To be sure, the current economic situation, which caused this crisis, is indeed extraordinary. The Indian economy will witness a contraction, of at least 5% this year. Revenue collections will miss projections made in February, before the pandemic spread. However, GST’s problems go back to the pre-Covid-19 period. While most people agree that a unified tax was desirable (this continues to be the case), its revenue-generating abilities were grossly overestimated initially, especially because slabs have gone through constant revision. Just one example should make this clear. The budget estimate for Centre’s GST collections was ₹7.43 lakh crore in 2018-19, the first full budget after GST’s implementation. This number is just ₹6.9 lakh crore in 2020-21 — so, a tax head is expected to shrink even when GDP has grown. Even the reduced targets have not been realised. The Centre’s GST collections in 2018-19 and 2019-20 were only 78% and 90% of budgeted targets.
Even finance minister Nirmala Sitharaman, while speaking at the HT Leadership Summit in December 2019 acknowledged this point. “I am not saying that people did it (reduced rates) thoughtlessly, but in the enthusiasm to reduce taxes, that framework which was originally agreed at stage one of GST was distorted,” Sitharaman said, explaining that lowering the tax rate impacted the input tax credit and transferred more taxes to the buyer. A Reserve Bank of India report on state finances corroborates Sitharaman’s point. Against the revenue-neutral rate of 15.3% which was recommended by the Arvind Subramanian Committee, the weighted average GST rate has been falling continuously and was just 11.6% in July and September 2019.
A similar set of processes is underway again. Even as Sitharaman suggested, on August 25, the extension of cess on luxury and sin goods beyond the initial period of five years, she hinted towards reducing GST rates for two-wheelers. While tax breaks to boost the economy by spurring demand are always welcome, they cannot be decided without consideration of their fiscal implications.
GST has faced other issues too. Its teething troubles — many believe that it was implemented without adequate preparation — generated large headwinds for economic activity. The pre-Covid-19 deceleration in the Indian economy — GDP growth fell from 8.3% in 2016-17 to 7% in 2017-18, 6.1% in 2018-19 and 4.2% in 2019-20 — followed the back-to-back economic disruption from demonetisation and GST.

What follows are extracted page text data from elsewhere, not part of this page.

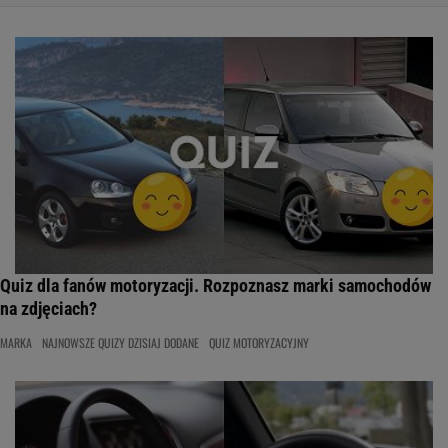
Quiz dla fanów motoryzacji. Rozpoznasz marki samochodów
na zdjęciach?
MARKA
NAJNOWSZE QUIZY DZISIAJ DODANE
QUIZ MOTORYZACYJNY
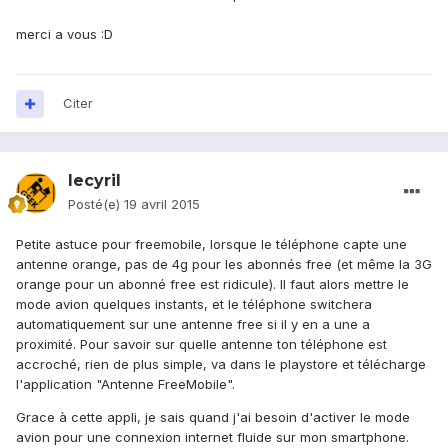
merci a vous :D
Citer
lecyril
Posté(e)
19 avril 2015
Petite astuce pour freemobile, lorsque le téléphone capte une
antenne orange, pas de 4g pour les abonnés free (et même la 3G
orange pour un abonné free est ridicule). Il faut alors mettre le
mode avion quelques instants, et le téléphone switchera
automatiquement sur une antenne free si il y en a une a
proximité. Pour savoir sur quelle antenne ton téléphone est
accroché, rien de plus simple, va dans le playstore et télécharge
l'application "Antenne FreeMobile".
Grace à cette appli, je sais quand j'ai besoin d'activer le mode
avion pour une connexion internet fluide sur mon smartphone.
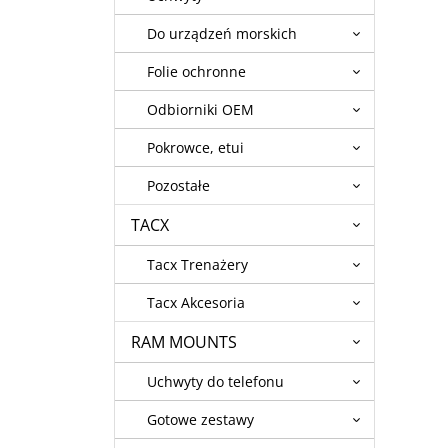
Do urządzeń morskich
Folie ochronne
Odbiorniki OEM
Pokrowce, etui
Pozostałe
TACX
Tacx Trenażery
Tacx Akcesoria
RAM MOUNTS
Uchwyty do telefonu
Gotowe zestawy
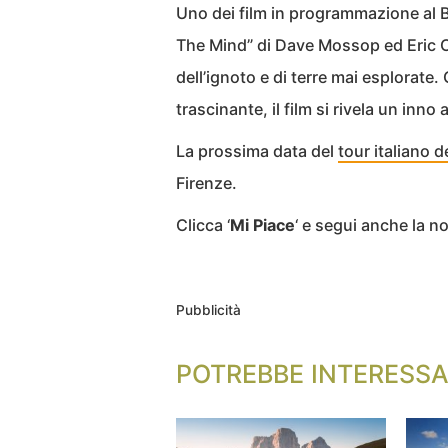
Uno dei film in programmazione al Ba
The Mind” di Dave Mossop ed Eric C
dell’ignoto e di terre mai esplorate.
trascinante, il film si rivela un inno
La prossima data del
tour italiano d
Firenze.
Clicca ‘
Mi Piace
‘ e segui anche la 
Pubblicità
POTREBBE INTERESSA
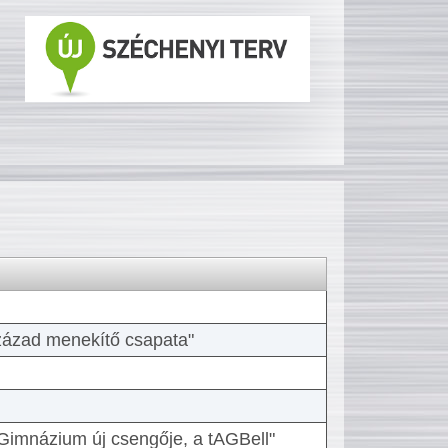
 század menekítő csapata"
Gimnázium új csengője, a tAGBell"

India’s GST experience raises a bigger point, and perhaps highlights a future lesson, about policy reforms. All reforms, no matter how desirable they are in principle, need to be thought through carefully before being rolled out. It is always tempting for regimes to fast track them, without weighing all pros and cons. This process becomes easier when a regime has tremendous political capital — like the BJP has had from 2014 onwards. However, when the crunch comes, like it has come for GST compensation today, or when there is more-than-expected collateral damage from reforms, both the government and citizens are left to face the consequences.
The forthcoming GST Council meeting should do all it can to preserve the sanctity of India’s fiscal federalism in letter and spirit. This process cannot be complete without an honest introspection of the GST’s formulation and evolution.